2) The James River in Virginia is also very scenic, and has a remote feel to it. You have to be a bit careful on picking your season, though. July it might feel like a bit of a beer-float. I did this one in April, and while a bit brisk at night, we had the river to ourselves (if you don't count the nesting Canada geese about 25 yards from our island campsite).

3) One that I have not done yet, but which is on my summer list is the West Branch of the Susquehanna. This could be quite a long trip, and the satellite images show a very forested bank for almost all of it. Not sure about acid mine runoff, but the reports I have read sound enticing for this trip. Also one of PA's river trails.

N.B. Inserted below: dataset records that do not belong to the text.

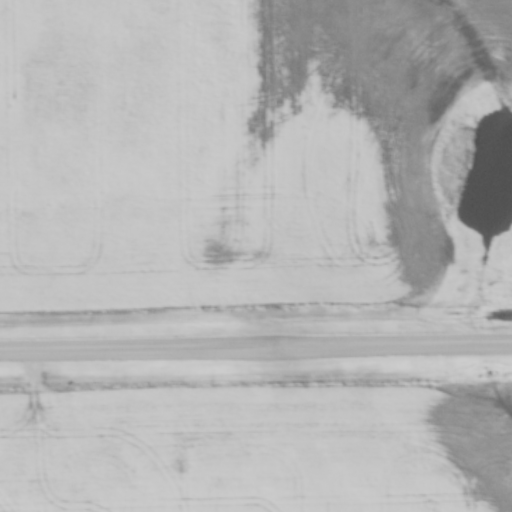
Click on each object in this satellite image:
road: (256, 347)
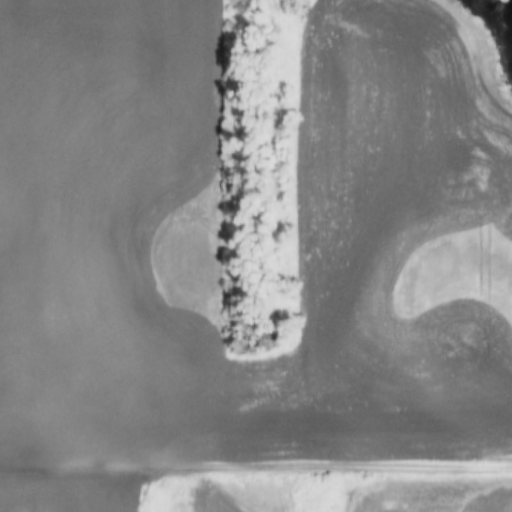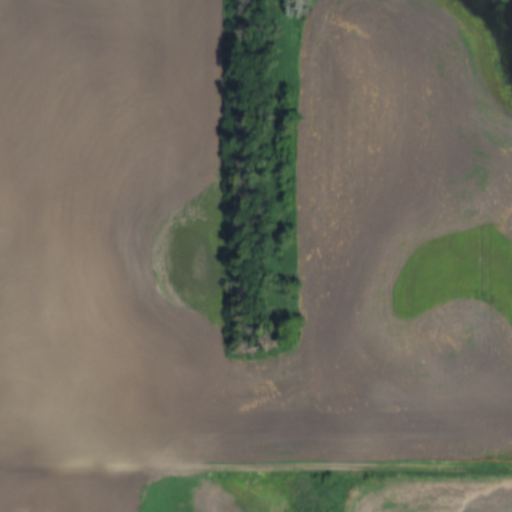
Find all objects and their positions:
road: (255, 467)
road: (141, 489)
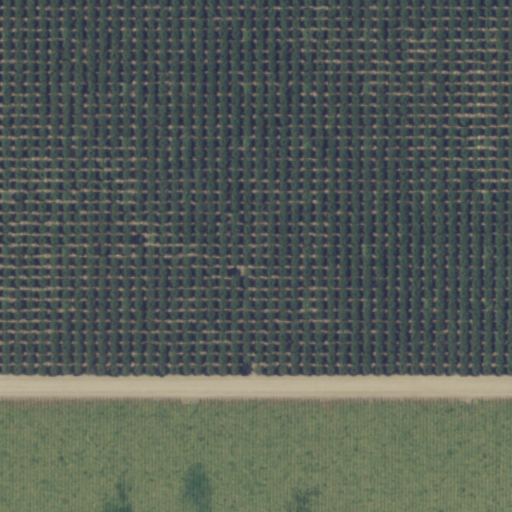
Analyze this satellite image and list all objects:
road: (256, 383)
crop: (257, 455)
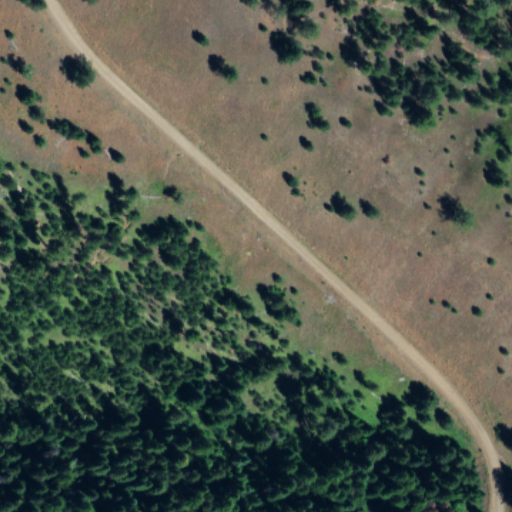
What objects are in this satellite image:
road: (417, 94)
road: (232, 259)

Of course, there are many fine trips to be done in the Adirondacks as well. It is just that most of the rivers there are a bit too steep to qualify as class 1 and 2, and tend to be too boney in the warm months. A better approach to the Adirondacks is to go pond-to-pond in the st regis canoe area, or look at the cedar river flow, lows lake, lila, little tupper, or perhaps the raquette.

Best of luck

Dave

jmitch 12-12-2013 09:02 PM

Clarion River is beautiful and the section from Ridgway to Hallton is first class with great camping, isolation and fine scenery.

Pine Creek in PA is another good choice.

West Branch of the Susquehanna is scenic, isolated, and has some riffles and rapids.